*Exercise description*
List all the lines in these records that hold "Banana".

-- Records shown follows --

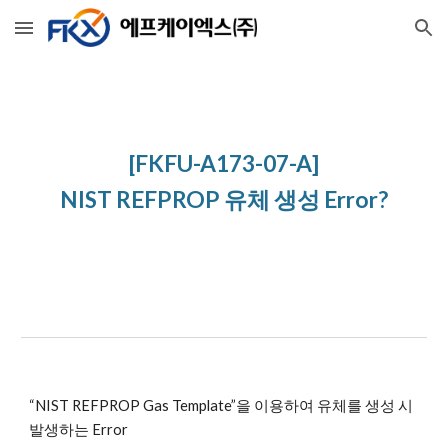
Skip to main content
Skip to navigation
[FKFU-A173-07-A]
NIST REFPROP 유체 생성 Error?
“NIST REFPROP Gas Template”을 이용하여 유체를 생성 시 
발생하는 Error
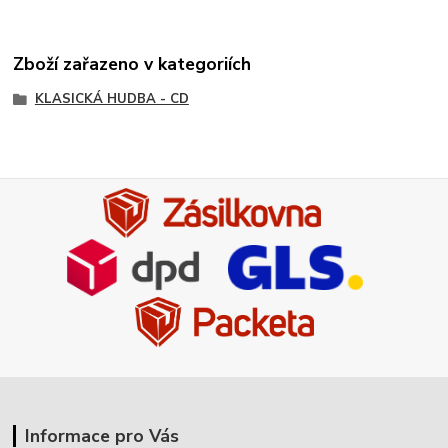
Zboží zařazeno v kategoriích
KLASICKÁ HUDBA - CD
Informace pro Vás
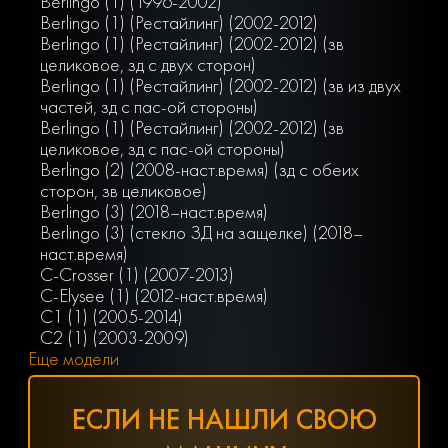
Berlingo (1) (1996-2002)
Berlingo (1) (Рестайлинг) (2002-2012)
Berlingo (1) (Рестайлинг) (2002-2012) (зв
целиковое, зд с двух сторон)
Berlingo (1) (Рестайлинг) (2002-2012) (зв из двух
частей, зд с пас-ой стороны)
Berlingo (1) (Рестайлинг) (2002-2012) (зв
целиковое, зд с пас-ой стороны)
Berlingo (2) (2008-наст.время) (зд с обеих
сторон, зв целиковое)
Berlingo (3) (2018–наст.время)
Berlingo (3) (стекло ЗД на защелке) (2018–
наст.время)
C-Crosser (1) (2007-2013)
C-Elysee (1) (2012-наст.время)
C1 (1) (2005-2014)
C2 (1) (2003-2009)
Еще модели
ЕСЛИ НЕ НАШЛИ СВОЮ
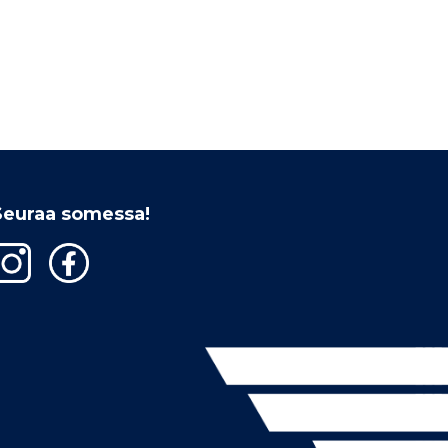
Seuraa somessa!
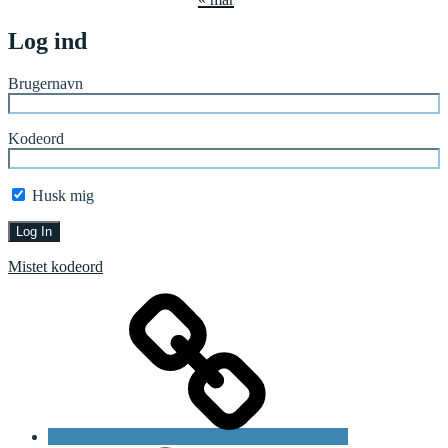
Log ind
Brugernavn
Kodeord
Husk mig
Mistet kodeord
Forside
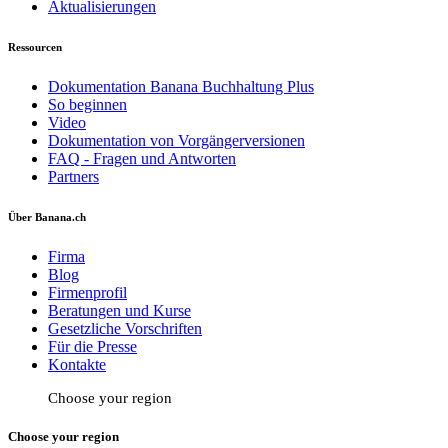
Aktualisierungen
Ressourcen
Dokumentation Banana Buchhaltung Plus
So beginnen
Video
Dokumentation von Vorgängerversionen
FAQ - Fragen und Antworten
Partners
Über Banana.ch
Firma
Blog
Firmenprofil
Beratungen und Kurse
Gesetzliche Vorschriften
Für die Presse
Kontakte
Choose your region
Choose your region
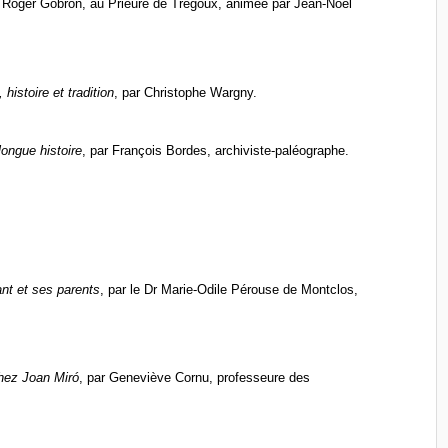
t Roger Gobron, au Prieuré
de Tr
égoux, animée par Jean-No
ë
l
histoire et tradition
, par Christophe Wargny.
longue histoire
, par Fran
ç
ois Bordes, archiviste-paléographe.
ant et ses parents
, par le Dr Marie-Odile Pérouse de Montclos,
chez Joan Mir
ó
, par Genevi
è
ve Cornu, professeure des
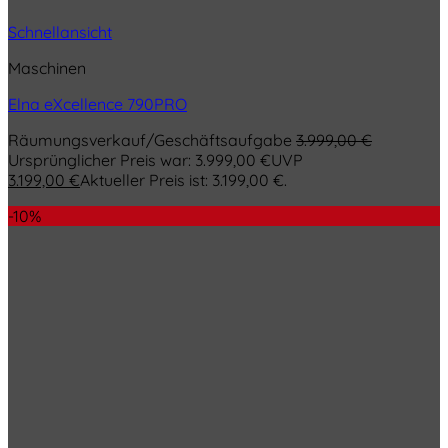
Schnellansicht
Maschinen
Elna eXcellence 790PRO
Räumungsverkauf/Geschäftsaufgabe
3.999,00
€
Ursprünglicher Preis war: 3.999,00 €
UVP
3.199,00
€
Aktueller Preis ist: 3.199,00 €.
-10%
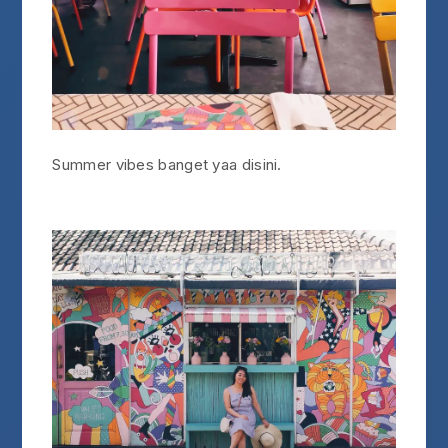
Summer vibes banget yaa disini.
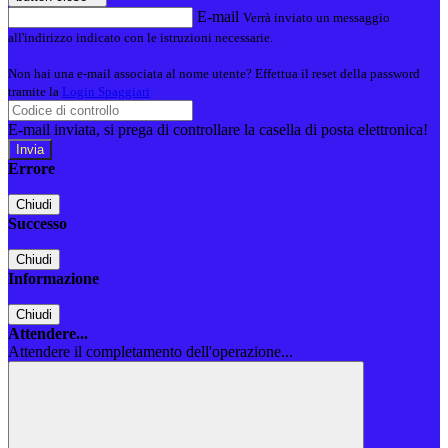
E-mail
Verrà inviato un messaggio
all'indirizzo indicato con le istruzioni necessarie.
Non hai una e-mail associata al nome utente? Effettua il reset della password
tramite la
Login Spaggiari
E-mail inviata, si prega di controllare la casella di posta elettronica!
Errore
Chiudi
Successo
Chiudi
Informazione
Chiudi
Attendere...
Attendere il completamento dell'operazione...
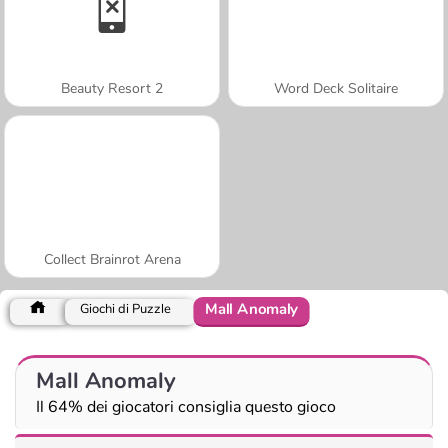
Beauty Resort 2
Word Deck Solitaire
Collect Brainrot Arena
Mall Anomaly
Giochi di Puzzle
Mall Anomaly
Il 64% dei giocatori consiglia questo gioco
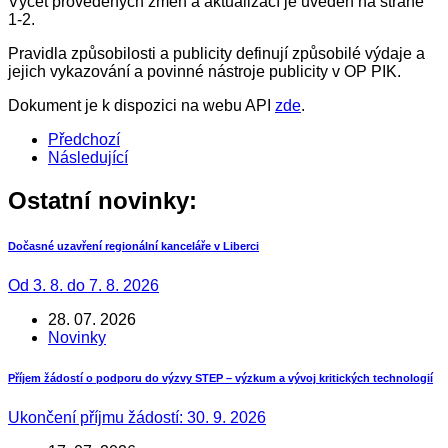
Výčet provedených změn a aktualizací je uveden na straně
1-2.
Pravidla způsobilosti a publicity definují způsobilé výdaje a
jejich vykazování a povinné nástroje publicity v OP PIK.
Dokument je k dispozici na webu API
zde
.
Předchozí
Následující
Ostatní novinky:
Dočasné uzavření regionální kanceláře v Liberci
Od 3. 8. do 7. 8. 2026
28. 07. 2026
Novinky
Příjem žádostí o podporu do výzvy STEP – výzkum a vývoj kritických technologií
Ukončení příjmu žádostí: 30. 9. 2026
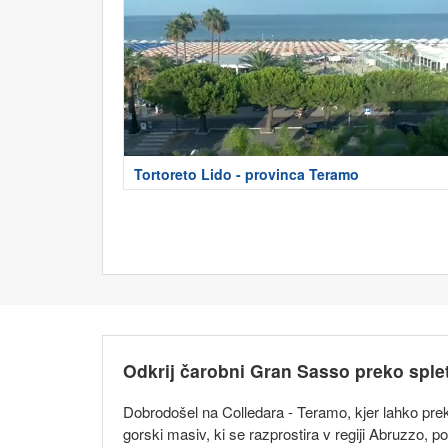
Tortoreto Lido - provinca Teramo
Odkrij čarobni Gran Sasso preko spl
Dobrodošel na Colledara - Teramo, kjer lahko pre
gorski masiv, ki se razprostira v regiji Abruzzo, p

-- Records shown concluded --

*Task result*
Dokumentation Banana Buchhaltung Plus
Über Banana.ch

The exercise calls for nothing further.